O art. 616 do CPP nesse sentido se engasta ao contido no princípio da ampla defesa, art. 5º, LV, fazendo assim, parte dos preceitos fundamentais da Constituição da República de 1988. A regra do art. 616, do CPP, deve ser concebida na linha de visão do princípio da Ampla Defesa, de Dignidade Constitucional, devendo ser assegurado ao réu a faculdade de ser novamente interrogado, reinquirir testemunhas e requerer diligências, quando surja no espaço factual a possibilidade de que uma prova inovadora venha esclarecer e consolidar a busca da verdade real. Esta é a linha de pensamento dos operadores do Direito que têm mais que o poder-dever de julgar, mas o anseio de Justiça.

Analisemos o contido nos artigos 383, 386 e 387 do CPP. O art. 383 assim preceitua: “O juiz poderá dar ao fato definição jurídica diversa da que constar da queixa ou da denúncia, ainda que, em conseqüência, tenha de aplicar pena mais grave”. Deve haver uma correlação entre a sentença e o fato descrito na denúncia ou na queixa, ou seja, entre a imputação e o fato pelo qual o réu é condenado. Esse princípio da correlação entre o fato imputado e a sentença representa uma das mais relevantes garantias do direito de defesa e qualquer distorção, sem obediência aos dispositivos legais cabíveis, acarreta a nulidade da decisão. Não pode o juiz, assim, julgar o réu por fato de que não foi acusado (extra petita ou ultra petita) ou por fato mais grave (in pejus), proferindo decisão que se afaste do rogatório da acusação. O Tribunal de Justiça do Paraná já julgou que “O princípio da correlação entre a imputação e a sentença representa uma das maiores garantias do direito de defesa, que se acha tutelado por via constitucional” (RT-565/383). Permite o art. 616, que o Tribunal desclassifique a infração nos termos do art. 383 do CPP. É possível, assim, a emendatio libelli também em segundo grau. Embora, não se pode agravar a pena. Por exclusão, não permite o art. 617 que se aplique no julgamento o artigo 384, pois tal permissão redundaria na reabertura do procedimento instrutório.
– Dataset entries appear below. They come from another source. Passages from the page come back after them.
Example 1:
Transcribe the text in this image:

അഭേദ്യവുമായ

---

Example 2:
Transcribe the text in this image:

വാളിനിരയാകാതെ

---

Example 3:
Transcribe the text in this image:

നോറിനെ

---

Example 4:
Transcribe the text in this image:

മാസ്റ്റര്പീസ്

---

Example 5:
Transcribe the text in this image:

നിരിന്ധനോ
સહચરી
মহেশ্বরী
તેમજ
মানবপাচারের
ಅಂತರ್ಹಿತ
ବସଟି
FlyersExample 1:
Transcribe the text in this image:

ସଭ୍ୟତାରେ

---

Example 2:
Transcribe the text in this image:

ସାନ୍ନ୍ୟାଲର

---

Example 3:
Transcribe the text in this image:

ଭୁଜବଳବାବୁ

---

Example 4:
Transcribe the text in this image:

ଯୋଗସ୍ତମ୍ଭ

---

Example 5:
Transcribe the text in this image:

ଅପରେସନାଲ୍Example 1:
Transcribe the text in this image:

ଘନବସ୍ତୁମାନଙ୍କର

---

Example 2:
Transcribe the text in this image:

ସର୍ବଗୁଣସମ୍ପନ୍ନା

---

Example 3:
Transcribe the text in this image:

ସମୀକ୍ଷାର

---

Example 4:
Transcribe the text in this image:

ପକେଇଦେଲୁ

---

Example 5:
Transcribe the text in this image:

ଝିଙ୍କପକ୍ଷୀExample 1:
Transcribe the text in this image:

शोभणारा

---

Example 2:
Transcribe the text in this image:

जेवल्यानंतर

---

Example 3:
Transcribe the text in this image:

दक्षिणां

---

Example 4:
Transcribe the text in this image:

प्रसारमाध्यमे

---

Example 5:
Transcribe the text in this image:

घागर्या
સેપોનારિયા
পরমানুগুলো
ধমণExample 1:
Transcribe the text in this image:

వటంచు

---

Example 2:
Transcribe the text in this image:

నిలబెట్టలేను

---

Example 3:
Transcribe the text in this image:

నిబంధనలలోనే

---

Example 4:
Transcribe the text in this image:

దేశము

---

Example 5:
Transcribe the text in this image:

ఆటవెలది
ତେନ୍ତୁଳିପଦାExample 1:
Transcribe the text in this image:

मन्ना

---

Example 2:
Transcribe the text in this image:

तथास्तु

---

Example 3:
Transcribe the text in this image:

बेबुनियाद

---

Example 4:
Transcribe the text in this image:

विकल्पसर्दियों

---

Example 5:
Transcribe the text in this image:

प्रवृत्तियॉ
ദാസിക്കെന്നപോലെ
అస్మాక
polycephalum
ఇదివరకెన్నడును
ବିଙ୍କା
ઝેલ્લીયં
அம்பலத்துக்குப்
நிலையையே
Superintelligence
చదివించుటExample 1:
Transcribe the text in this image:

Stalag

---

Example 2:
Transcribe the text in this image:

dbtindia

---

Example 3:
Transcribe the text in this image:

A respeito, o STF dispôs em súmula nº 453 que: “Não se aplicam à segunda instância o art. 384 e parágrafo único do CPP, que possibilitem dar nova definição jurídica do fato delituoso, em virtude de circunstância elementar não contida explícita ou implicitamente na denúncia ou queixa”.

PROBIÇÃO DA REFORMATIO IN PEJUS:.
Embora a apelação permita o reexame da matéria decidida na sentença, o efeito devolutivo não é pleno, ou seja, não pode resultar do julgamento desfavorável à parte que interpôs o recurso. Recorrendo apenas o réu, não é possível haver reforma da sentença para agravar sua situação; recorrendo o Ministério Público em caráter limitado, não pode o Tribunal dar provimento agravando em maior extensão a situação do acusado. A proibição da reformatio in pejus torna também inadmissível que se acolha nulidade não argüida pela acusação, o que poderia prejudicar o recorrido. Estatui a súmula 160 do Pretório Excelso: “É nula a decisão do Tribunal que acolhe contra o réu nulidade não argüida no recurso da acusação, ressalvados os casos de recurso de ofício”. Também é vedada a reformatio in pejus indireta. Anulada uma decisão em face de recurso exclusivo da defesa, não é possível, em novo julgamento agravar a sua situação. Não há que se falar em reformatio in pejus na decisão mais gravosa para o réu se havendo apelado o Ministério Público, ficou prejudicado em seu recurso em razão de provimento daquele interposto pelo réu quanto à questão preliminar, isto porque, a sentença não transitou em julgado para a acusação e, se apreciado o seu apelo, a situação do acusado poderia ser agravada.

REFORMATIO IN MELLIUS:

De acordo com o princípio ne est judex ultra petita partium, não pode o Tribunal ad quem em recurso exclusivo da acusação, reformar a decisão em favor do réu, seja atenuando-lhe a pena, seja beneficiando-o de outra forma. É orientação do STF que não é possível a reformatio in mellius pois há coisa julgada para o réu, o que incide na hipótese o princípio tantum devolutum quantum appelattum. No entanto, grande parte da doutrina e a jurisprudência têm aceitado a reformatio in mellius. Dispondo o art. 617 que o tribunal, câmara ou turma atenderá nas suas decisões ao disposto nos arts. 383, 386 3 387 do CPP, no que for aplicável, não podendo porém ser agravada a pena, quando houver recurso da defesa. A jurisprudência tem sido firme no sentido de que “o tribunal pode julgar extra petita em favor do condenado, em recurso exclusivo da acusação. Neste sentido, lecionam Marques, José Frederico, Tourinho Filho, Fernando da Costa, RT, 490/327, 514/357, 528/326, 544/399, 556/348, 561/355, entre outras.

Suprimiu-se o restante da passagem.